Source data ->
# # # # # # #
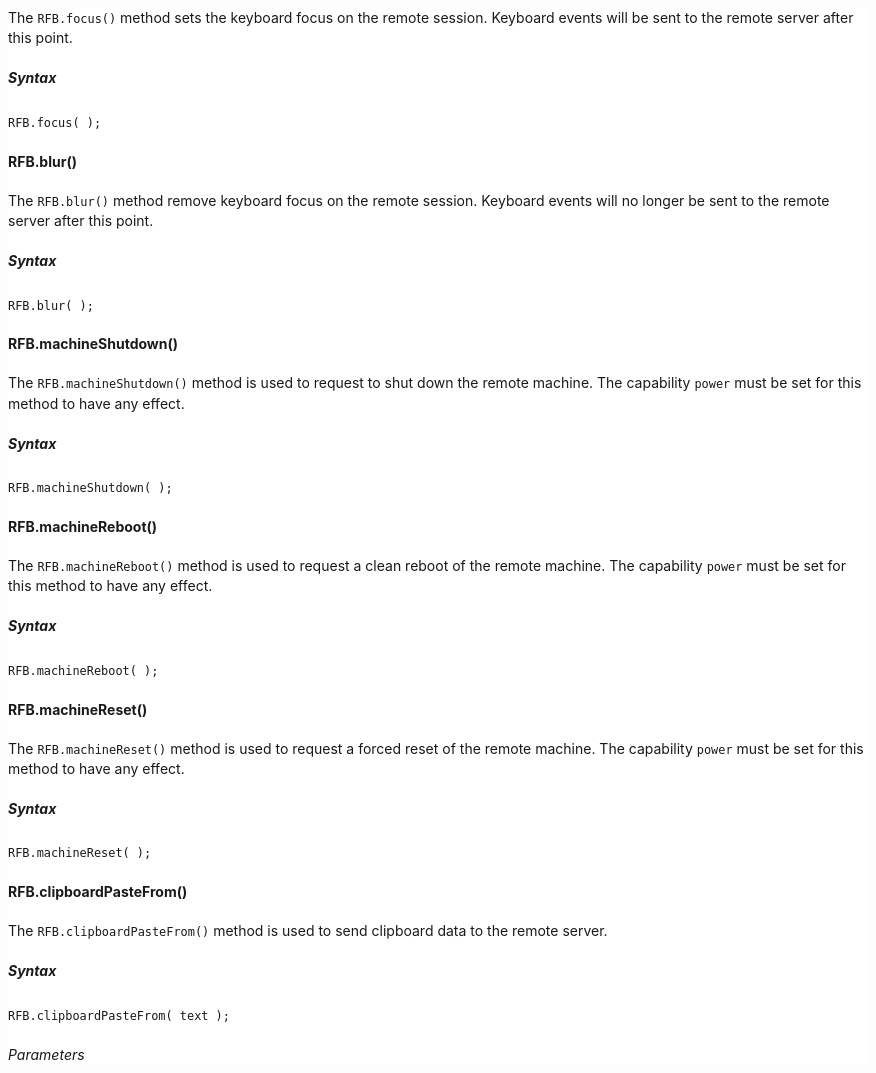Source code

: The `RFB.focus()` method sets the keyboard focus on the remote session.
Keyboard events will be sent to the remote server after this point.

##### Syntax

    RFB.focus( );

#### RFB.blur()

The `RFB.blur()` method remove keyboard focus on the remote session.
Keyboard events will no longer be sent to the remote server after this
point.

##### Syntax

    RFB.blur( );

#### RFB.machineShutdown()

The `RFB.machineShutdown()` method is used to request to shut down the
remote machine. The capability `power` must be set for this method to
have any effect.

##### Syntax

    RFB.machineShutdown( );

#### RFB.machineReboot()

The `RFB.machineReboot()` method is used to request a clean reboot of
the remote machine. The capability `power` must be set for this method
to have any effect.

##### Syntax

    RFB.machineReboot( );

#### RFB.machineReset()

The `RFB.machineReset()` method is used to request a forced reset of
the remote machine. The capability `power` must be set for this method
to have any effect.

##### Syntax

    RFB.machineReset( );

#### RFB.clipboardPasteFrom()

The `RFB.clipboardPasteFrom()` method is used to send clipboard data
to the remote server.

##### Syntax

    RFB.clipboardPasteFrom( text );

###### Parameters
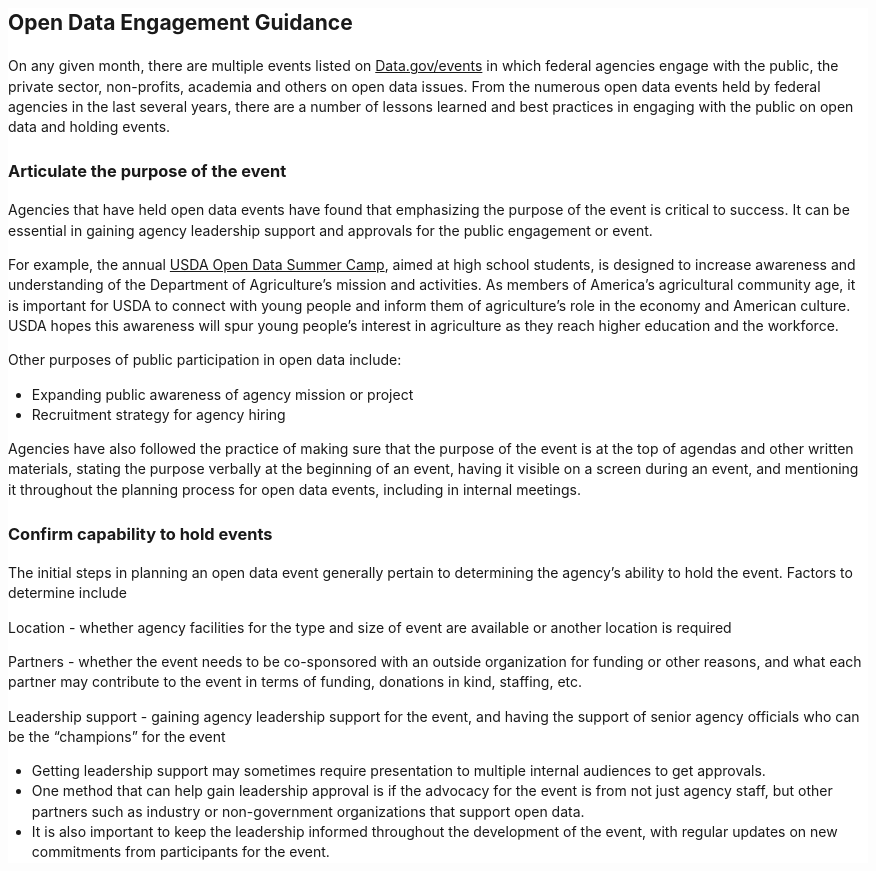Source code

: ## Open Data Engagement Guidance

On any given month, there are multiple events listed on [Data.gov/events](https://www.data.gov/events/) in which federal agencies engage with the public, the private sector, non-profits, academia and others on open data issues. From the numerous open data events held by federal agencies in the last several years, there are a number of lessons learned and best practices in engaging with the public on open data and holding events.

### Articulate the purpose of the event

Agencies that have held open data events have found that emphasizing the purpose of the event is critical to success. It can be essential in gaining agency leadership support and approvals for the public engagement or event. 

For example, the annual [USDA Open Data Summer Camp](https://www.data.gov/event/2018-usda-open-data-summer-camp/), aimed at high school students, is designed to increase awareness and understanding of the Department of Agriculture’s mission and activities. As members of America’s agricultural community age, it is important for USDA to connect with young people and inform them of agriculture’s role in the economy and American culture. USDA hopes this awareness will spur young people’s interest in agriculture as they reach higher education and the workforce.

Other purposes of public participation in open data include:

 - Expanding public awareness of agency mission or project
 - Recruitment strategy for agency hiring

 Agencies have also followed the practice of making sure that the purpose of the event is at the top of agendas and other written materials, stating the purpose verbally at the beginning of an event, having it visible on a screen during an event, and mentioning it throughout the planning process for open data events, including in internal meetings.

### Confirm capability to hold events

 The initial steps in planning an open data event generally pertain to determining the agency’s ability to hold the event. Factors to determine include

Location - whether agency facilities for the type and size of event are available or another location is required

Partners - whether the event needs to be co-sponsored with an outside organization for funding or other reasons, and what each partner may contribute to the event in terms of funding, donations in kind, staffing, etc.


Leadership support - gaining agency leadership support for the event, and having the support of senior agency officials who can be the “champions” for the event 
  - Getting leadership support may sometimes require presentation to multiple internal audiences to get approvals. 
  - One method that can help gain leadership approval is if the advocacy for the event is from not just agency staff, but other partners such as industry or non-government organizations that support open data. 
  - It is also important to keep the leadership informed throughout the development of the event, with regular updates on new commitments from participants for the event.

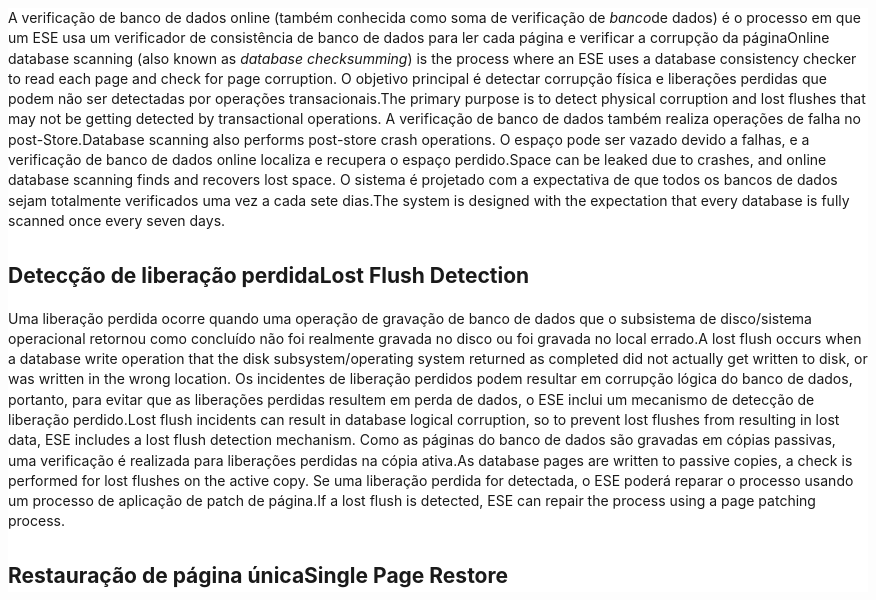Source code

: <span data-ttu-id="e1ca4-168">A verificação de banco de dados online (também conhecida como soma de verificação de *banco*de dados) é o processo em que um ESE usa um verificador de consistência de banco de dados para ler cada página e verificar a corrupção da página</span><span class="sxs-lookup"><span data-stu-id="e1ca4-168">Online database scanning (also known as *database checksumming*) is the process where an ESE uses a database consistency checker to read each page and check for page corruption.</span></span> <span data-ttu-id="e1ca4-169">O objetivo principal é detectar corrupção física e liberações perdidas que podem não ser detectadas por operações transacionais.</span><span class="sxs-lookup"><span data-stu-id="e1ca4-169">The primary purpose is to detect physical corruption and lost flushes that may not be getting detected by transactional operations.</span></span> <span data-ttu-id="e1ca4-170">A verificação de banco de dados também realiza operações de falha no post-Store.</span><span class="sxs-lookup"><span data-stu-id="e1ca4-170">Database scanning also performs post-store crash operations.</span></span> <span data-ttu-id="e1ca4-171">O espaço pode ser vazado devido a falhas, e a verificação de banco de dados online localiza e recupera o espaço perdido.</span><span class="sxs-lookup"><span data-stu-id="e1ca4-171">Space can be leaked due to crashes, and online database scanning finds and recovers lost space.</span></span> <span data-ttu-id="e1ca4-172">O sistema é projetado com a expectativa de que todos os bancos de dados sejam totalmente verificados uma vez a cada sete dias.</span><span class="sxs-lookup"><span data-stu-id="e1ca4-172">The system is designed with the expectation that every database is fully scanned once every seven days.</span></span> 

## <a name="lost-flush-detection"></a><span data-ttu-id="e1ca4-173">Detecção de liberação perdida</span><span class="sxs-lookup"><span data-stu-id="e1ca4-173">Lost Flush Detection</span></span> 
<span data-ttu-id="e1ca4-174">Uma liberação perdida ocorre quando uma operação de gravação de banco de dados que o subsistema de disco/sistema operacional retornou como concluído não foi realmente gravada no disco ou foi gravada no local errado.</span><span class="sxs-lookup"><span data-stu-id="e1ca4-174">A lost flush occurs when a database write operation that the disk subsystem/operating system returned as completed did not actually get written to disk, or was written in the wrong location.</span></span> <span data-ttu-id="e1ca4-175">Os incidentes de liberação perdidos podem resultar em corrupção lógica do banco de dados, portanto, para evitar que as liberações perdidas resultem em perda de dados, o ESE inclui um mecanismo de detecção de liberação perdido.</span><span class="sxs-lookup"><span data-stu-id="e1ca4-175">Lost flush incidents can result in database logical corruption, so to prevent lost flushes from resulting in lost data, ESE includes a lost flush detection mechanism.</span></span> <span data-ttu-id="e1ca4-176">Como as páginas do banco de dados são gravadas em cópias passivas, uma verificação é realizada para liberações perdidas na cópia ativa.</span><span class="sxs-lookup"><span data-stu-id="e1ca4-176">As database pages are written to passive copies, a check is performed for lost flushes on the active copy.</span></span> <span data-ttu-id="e1ca4-177">Se uma liberação perdida for detectada, o ESE poderá reparar o processo usando um processo de aplicação de patch de página.</span><span class="sxs-lookup"><span data-stu-id="e1ca4-177">If a lost flush is detected, ESE can repair the process using a page patching process.</span></span> 

## <a name="single-page-restore"></a><span data-ttu-id="e1ca4-178">Restauração de página única</span><span class="sxs-lookup"><span data-stu-id="e1ca4-178">Single Page Restore</span></span>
# # # # # # #
ABOUT THIS EXERCISE -> Look through the entries above and quote exactly the lines from the line with "RFB.machineShutdown( );" to the line with "#### RFB.clipboardPasteFrom()", counting both of those lines.

EXERCISE OUTPUT ->
    RFB.machineShutdown( );

#### RFB.machineReboot()

The `RFB.machineReboot()` method is used to request a clean reboot of
the remote machine. The capability `power` must be set for this method
to have any effect.

##### Syntax

    RFB.machineReboot( );

#### RFB.machineReset()

The `RFB.machineReset()` method is used to request a forced reset of
the remote machine. The capability `power` must be set for this method
to have any effect.

##### Syntax

    RFB.machineReset( );

#### RFB.clipboardPasteFrom()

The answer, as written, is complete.